***** Datensätze

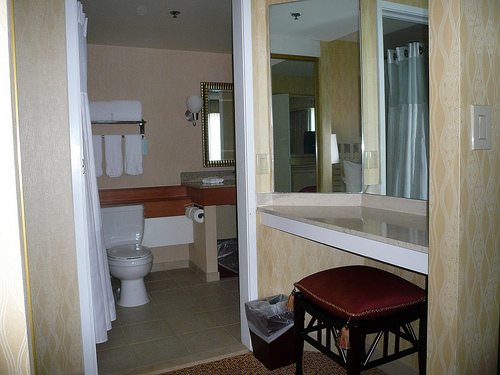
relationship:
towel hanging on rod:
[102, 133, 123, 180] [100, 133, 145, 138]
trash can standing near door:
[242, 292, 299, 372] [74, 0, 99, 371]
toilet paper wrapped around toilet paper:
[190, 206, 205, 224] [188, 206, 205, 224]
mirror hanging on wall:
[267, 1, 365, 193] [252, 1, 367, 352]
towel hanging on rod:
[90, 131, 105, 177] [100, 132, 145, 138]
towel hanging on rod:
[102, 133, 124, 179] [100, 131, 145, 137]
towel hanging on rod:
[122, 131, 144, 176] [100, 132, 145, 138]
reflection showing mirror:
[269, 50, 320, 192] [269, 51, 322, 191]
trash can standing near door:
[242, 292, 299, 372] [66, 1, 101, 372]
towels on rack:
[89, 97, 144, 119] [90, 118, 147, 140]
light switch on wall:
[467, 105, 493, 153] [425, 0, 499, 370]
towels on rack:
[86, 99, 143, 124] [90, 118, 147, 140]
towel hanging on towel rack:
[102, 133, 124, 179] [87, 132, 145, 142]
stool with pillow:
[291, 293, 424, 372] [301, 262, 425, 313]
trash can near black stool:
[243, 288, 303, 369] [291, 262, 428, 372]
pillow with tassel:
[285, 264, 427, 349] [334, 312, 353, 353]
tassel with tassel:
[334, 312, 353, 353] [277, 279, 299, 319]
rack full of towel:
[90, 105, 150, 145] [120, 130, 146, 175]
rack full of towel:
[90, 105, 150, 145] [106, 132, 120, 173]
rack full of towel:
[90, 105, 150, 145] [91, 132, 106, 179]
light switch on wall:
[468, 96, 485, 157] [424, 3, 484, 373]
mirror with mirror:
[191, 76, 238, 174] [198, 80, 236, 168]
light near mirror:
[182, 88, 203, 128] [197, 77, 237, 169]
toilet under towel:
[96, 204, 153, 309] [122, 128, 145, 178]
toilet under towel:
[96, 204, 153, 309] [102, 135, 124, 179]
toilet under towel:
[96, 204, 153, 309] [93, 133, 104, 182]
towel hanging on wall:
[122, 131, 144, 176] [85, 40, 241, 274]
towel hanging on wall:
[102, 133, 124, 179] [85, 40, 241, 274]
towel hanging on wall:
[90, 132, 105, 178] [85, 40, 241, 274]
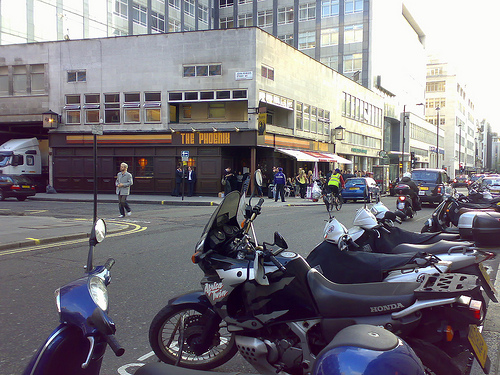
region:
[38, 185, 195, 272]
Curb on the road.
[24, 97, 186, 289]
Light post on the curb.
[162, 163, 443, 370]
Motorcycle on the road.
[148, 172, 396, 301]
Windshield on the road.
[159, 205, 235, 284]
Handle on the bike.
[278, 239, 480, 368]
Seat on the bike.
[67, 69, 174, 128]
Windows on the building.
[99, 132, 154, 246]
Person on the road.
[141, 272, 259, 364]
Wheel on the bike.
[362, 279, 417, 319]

**********

Gib die Datensätze vom Anfang bis einschließlich der Zeile mit „[86, 99, 143, 124] [90, 118, 147, 140]“ als CSV mit den zwei Spalten „eingabe“ und „ausgabe“ wieder, eine Zeile pro Datensatz mit Text und Antwort in je einem Feld in Anführungszeichen, Zeilenumbrüche durch Leerzeichen ersetzt. Lass die Bilder dabei weg.

Ergebnis -
eingabe,ausgabe
"relationship: towel hanging on rod:","[102, 133, 123, 180] [100, 133, 145, 138]"
"trash can standing near door:","[242, 292, 299, 372] [74, 0, 99, 371]"
"toilet paper wrapped around toilet paper:","[190, 206, 205, 224] [188, 206, 205, 224]"
"mirror hanging on wall:","[267, 1, 365, 193] [252, 1, 367, 352]"
"towel hanging on rod:","[90, 131, 105, 177] [100, 132, 145, 138]"
"towel hanging on rod:","[102, 133, 124, 179] [100, 131, 145, 137]"
"towel hanging on rod:","[122, 131, 144, 176] [100, 132, 145, 138]"
"reflection showing mirror:","[269, 50, 320, 192] [269, 51, 322, 191]"
"trash can standing near door:","[242, 292, 299, 372] [66, 1, 101, 372]"
"towels on rack:","[89, 97, 144, 119] [90, 118, 147, 140]"
"light switch on wall:","[467, 105, 493, 153] [425, 0, 499, 370]"
"towels on rack:","[86, 99, 143, 124] [90, 118, 147, 140]"